Tuesday, March 28, 2006


It's past due for the end of the day and it's time for me to collect my thoughts. Should I be depressed? Not really. Things have been getting by a little evenly in the past few days after some hectic weeks.

I haven't been reading as much as I wanted. Time was when I thought of this Middle East sojourn as a creative impetus - I could take a break to think and then some. Alas, I signed up or got signed up to so many commitments I'm having difficulty balancing all of them. Was it the desire to fill the empty spaces of my life, or was it elemental rudderlessness as usual?

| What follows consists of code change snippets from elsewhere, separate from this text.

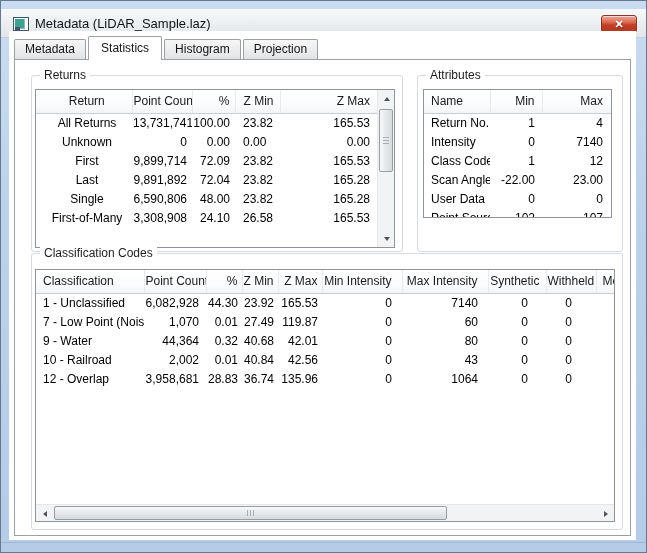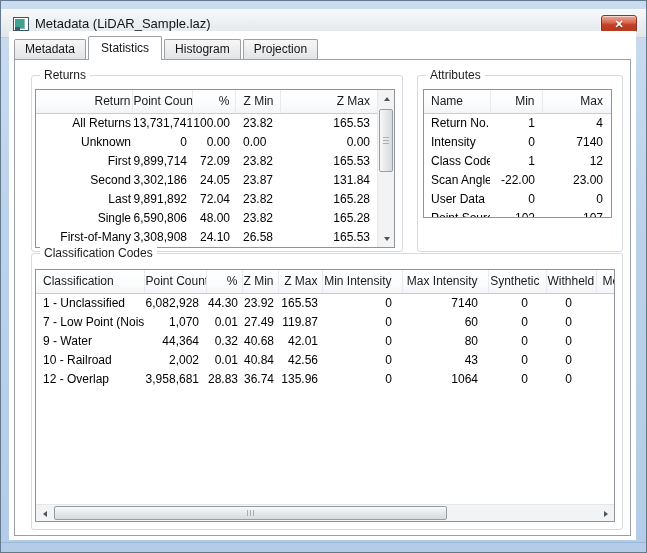"Return" .lv-returns th:nth-child(1), .lv-returns td:nth-child(1) { text-align: right -> center }
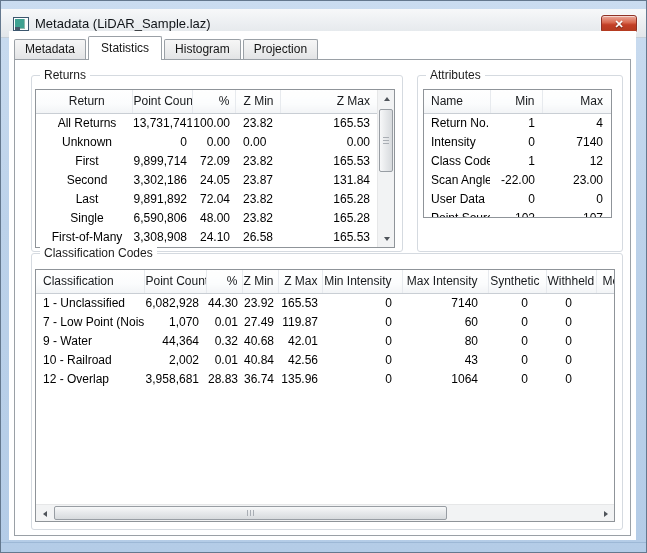"Second" tr { html: <tr> <td>Second</td> <td>3,302,186</td> <td>24.05</td> <td>23.87</td> <td>131.84</td> </tr> -> none }
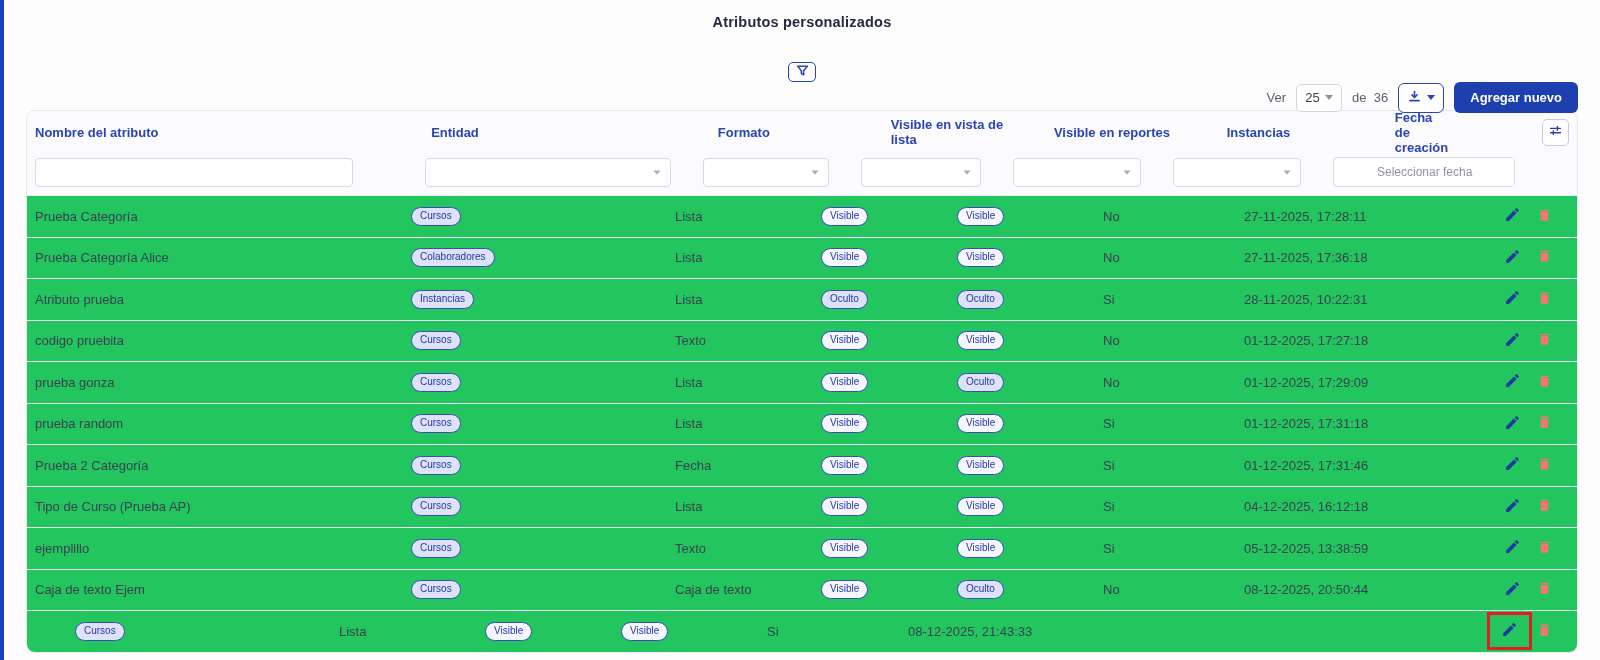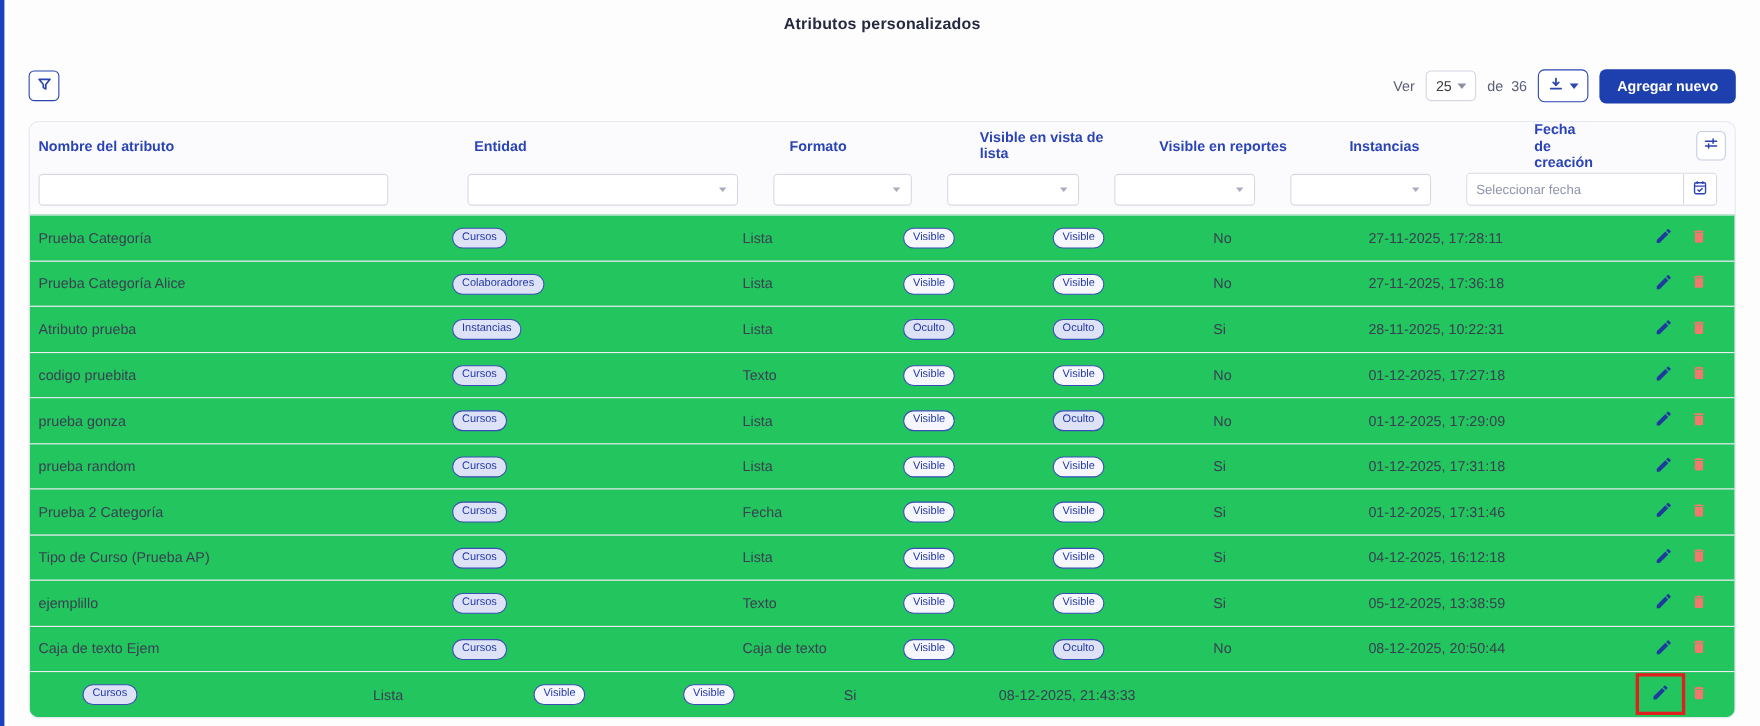"Ver" .toolbar { flex-direction: none -> column }
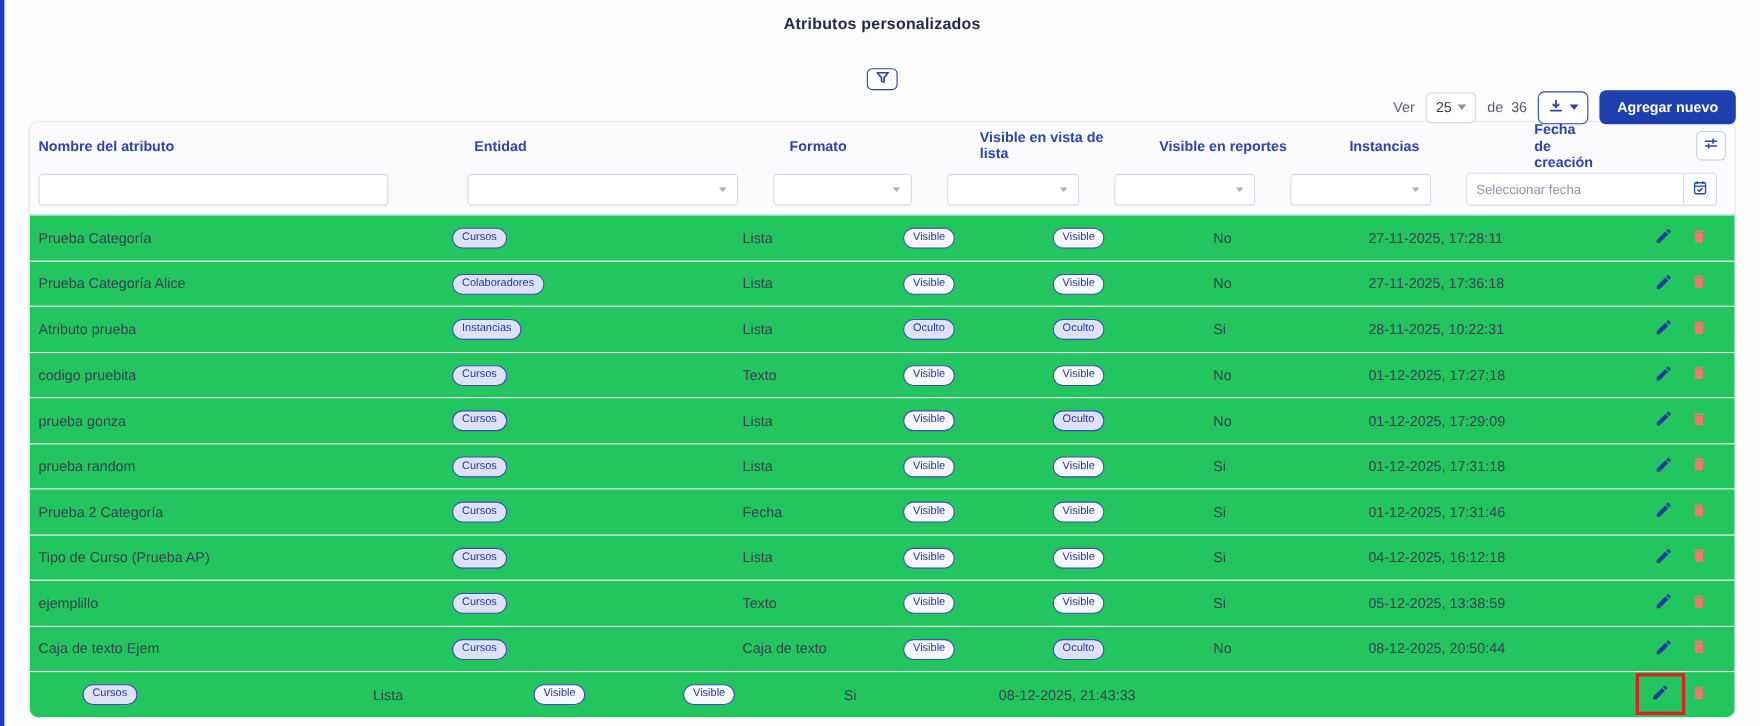"Seleccionar fecha" .date-filter { padding-left: none -> 35px; width: 228px -> 182px }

I'd actually pick the first - it's not that my life lacks direction, it's just that sometimes I let go of the helm once in a while or mayhap whiffle in the face of something new and unexpected. That has been my thing for four years (broken only by my committing to work here). I lost my job, I disappointed tons of friends, I threw away two opportunities (umm, make that three) for a lifetime commitment with otherwise eligible women. Along the way, of course, I had finally grasped the identity which seemed to have eluded me for years (and finally decided I was in between being a total a**hole and a total wuss).

Which brings me back again to the first question. Is there so much empty space in my life that I'm searching for things to fill them? Just recently I wrote that I didn't need a special someone to make my life relevant. Or something to that effect.

Hannah Arendt once said, "The sad truth is that most evil is done by people who never make up their minds to be good or evil." Is this what troubles me -- that I really haven't made up my mind on an objective good, or am I caught in so many shades of goodness I don't know which one to choose. Maybe the latter.

It's not as if I'm caught in a quandary all the time; I just believe that the condition I'm in is not the condition to which I am best suited. Maybe I should have been an academic, or perhaps should have blazed my way into one degree after another (after all, my brain is attuned to such pursuits). Maybe I should have been a priest, ministering to a flock of people who need me. God knows that once was an option. It still remains one.

Maybe I should have been a healer. Maybe I should have let my idealism take me to the mountains.

(Count the "maybes" and the number should be distressing. It's my favorite word today.)

Or, just as I have reached this stage of amazing possibility (more so than any other time except when I entered college), I have not yet learned the true value of temperance.

I still want everything yet refuse to yield nothing. It's not that I have so little to lose; it's just that when I have finally learned to appreciate the things that have come and gone, I must learn to make new choices. It's as if I'm caught between intimacy/isolation and generativity/self-absorption, still incomplete in either way and now vying to be the boss of me.

Temperance means learning the true art of restraint - learning when to stretch forth your hand or when to pull it back. I can only be giving if I am selfish in some things - for I cannot give what I do not have. Still, too, I must take whatever is freely given to me, but not take too much lest I exhaust the bounty given to me.

My life has been simple enough. Maybe I should simplify it further.

However, another thought that comes to me, from Hannah Arendt herself (again) is this:

The human condition is such that pain and effort are not just symptoms which can be removed without changing life itself; they are the modes in which life itself, together with the necessity to which it is bound, makes itself felt. For mortals, the ''easy life of the gods'' would be a lifeless life.

See now, this is more than reason enough to choose which battles can be best won. I can't choose them all.